Far from traumatized, Ampudia became fascinated by prehistoric reptiles. First as a hobby and now as a business. In the middle of the Covid-19 pandemic, the dinosaurs have supported his family’s income.
Hit by the pandemic
“I manage and operate three restaurants. Unfortunately, the pandemic has dealt us a really big blow,” says Ampudia via a video call. Both he and his wife lost all their income when the red emergency level was declared.
But his passion for dinosaurs –he collects toys from the Jurassic Park and Jurassic World franchises– came to the rescue. With the sales of these products through eBay, Mercado Libre, and his own official website, Ampudia has earned money to support his family.
“This hobby has now become a business. This crisis has given me the opportunity, through my sales, to be able to lend money to people. I have lent money to my partners, colleagues, and family,” says the collector.
What Ampudia began as a hobby did not go unnoticed by his wife. She rebuked him about his continual purchases of dinosaur figures. So that it didn’t just become an extra family expense, Ampudia and his wife agreed that it would have to be a self-sustainable hobby.
“I told her, ‘don’t worry, let’s make a deal: I’m going to buy three or four of the same model, and I’m going to sell three to pay for the fourth.’ That’s how my collection became self-sustainable. Nine years later I think I have the largest store in Mexico, and possibly in the whole of Latin America,” he says, recalling when he began collecting as an adult.
Based on his results, eBay selected Ampudia’s Jurassic Fan Quest as Omnichannel Business of the Year. During the last two years, his store has had a sales growth of 1,500%. As eBay allows sales outside of Mexico, it was able to send pieces it had in inventory.
“About a year and a half ago, I stopped calling it a hobby. I became an official distributor for many brands from the United States,” says the entrepreneur.

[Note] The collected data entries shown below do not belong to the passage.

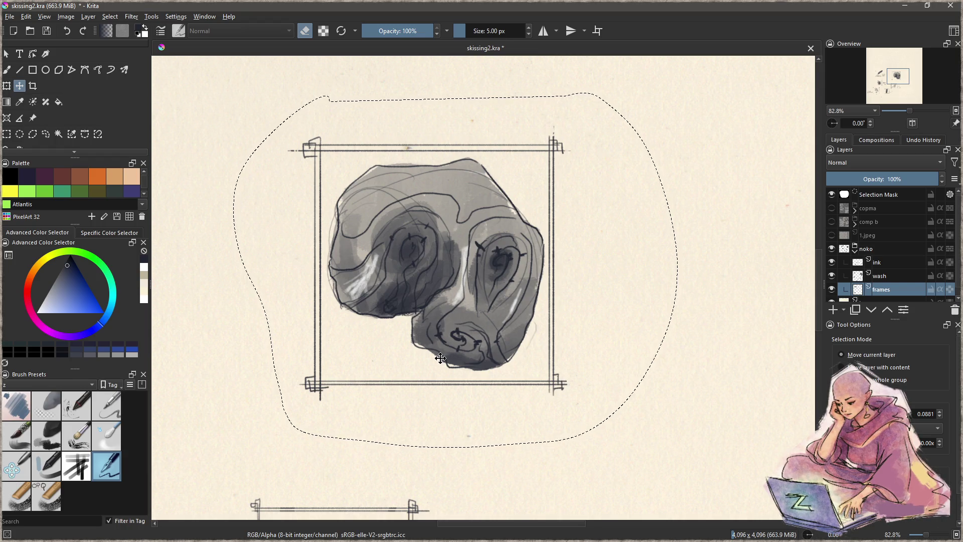
key(ctrl+shift+a)
key(Page_Up)
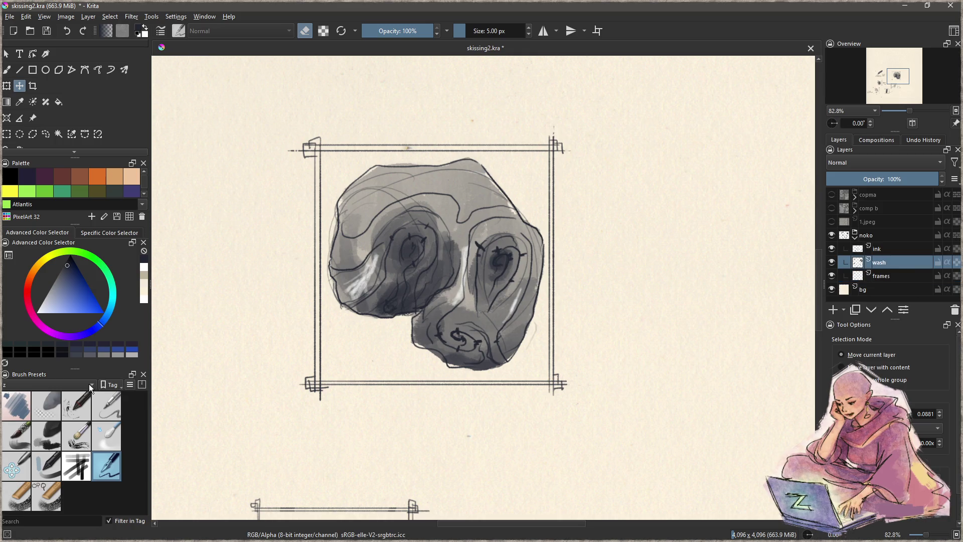
Paint a soft Charcoal Rock Soft shadow beneath the skull, redoing it lighter
click(47, 438)
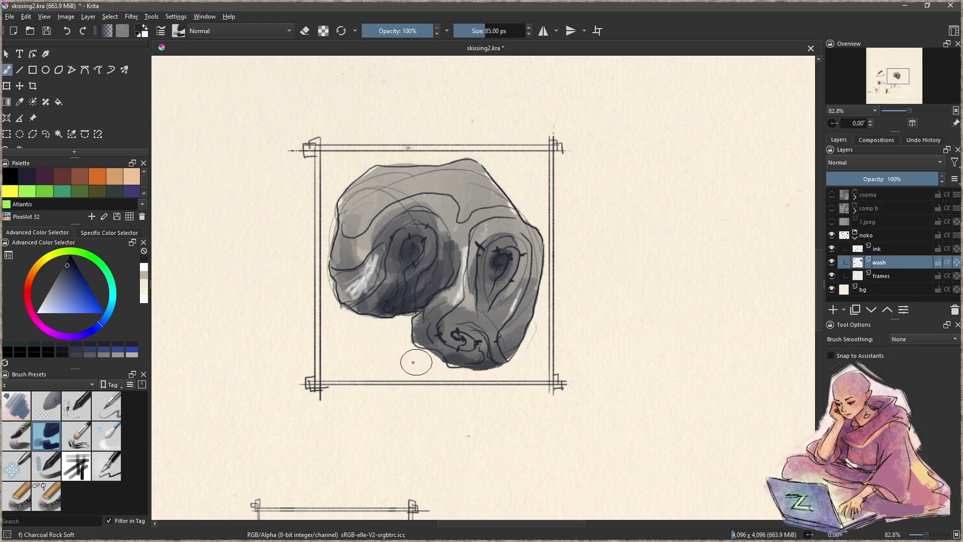
mouse_move(410, 367)
mouse_down()
mouse_move(426, 364)
mouse_move(391, 363)
mouse_move(467, 369)
mouse_move(351, 364)
mouse_move(411, 351)
mouse_move(366, 352)
mouse_move(391, 374)
mouse_move(464, 365)
mouse_move(391, 362)
mouse_move(441, 361)
mouse_move(401, 356)
mouse_move(474, 368)
mouse_move(397, 353)
mouse_move(361, 359)
mouse_move(406, 351)
mouse_move(396, 364)
mouse_move(353, 362)
mouse_move(504, 364)
mouse_move(374, 369)
mouse_up()
key(ctrl+z)
key(ctrl+z)
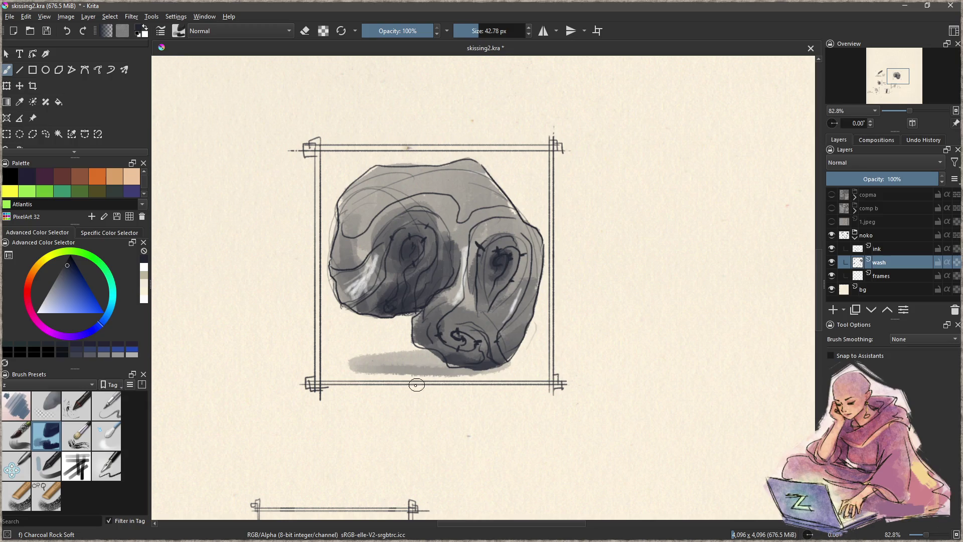
click(883, 249)
Hand-letter NOKO RART right of the frame with the zSketch pen
click(109, 470)
mouse_move(621, 315)
mouse_down()
mouse_move(445, 337)
mouse_move(414, 292)
mouse_move(424, 279)
mouse_move(443, 308)
mouse_move(465, 292)
mouse_move(502, 300)
mouse_up()
key(ctrl+z)
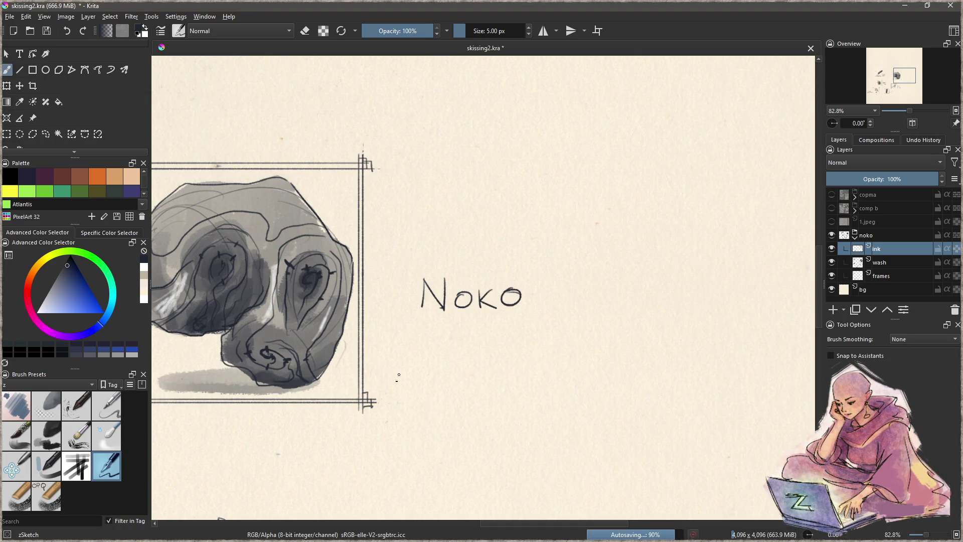
mouse_move(421, 336)
mouse_down()
mouse_move(423, 360)
mouse_move(426, 343)
mouse_move(465, 355)
mouse_move(493, 333)
mouse_up()
key(ctrl+z)
key(ctrl+z)
key(ctrl+z)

One of his biggest single sales was a 20-by-20-centimeter prototype which fetched $11,000 USD.
A future with reptiles
After adapting to seeing more and more figures of dinosaurs arrive in the mail, the Ampudia family has grown to like these reptiles. “My daughter turned two in May; she tells me all the time that she wants to see ‘Dinos’. It makes me so happy”, he shares.
Now, Ampudia’s plans are to keep the collectible toy sales business going and develop a more efficient database for sales in other countries.
“I’ve made sales in Australia, Indonesia, China, England, Germany, Spain, and Chile. The United States is obviously the largest market, it’s where I make 50% of all my sales. There are some very expensive products which, as soon as they arrive, already have high-level potential clients,” he says.
While the opening of restaurants and public places in the new normal is beginning, the Ampudia family’s income continues to come from the sale of dinosaurs.
“The restaurants began to open three months ago. (As a result of the capacity restrictions) sales are dire. I’m selling 20% of what I was selling before the pandemic. eBay continues to be a major pillar of support for everything I do,” he says.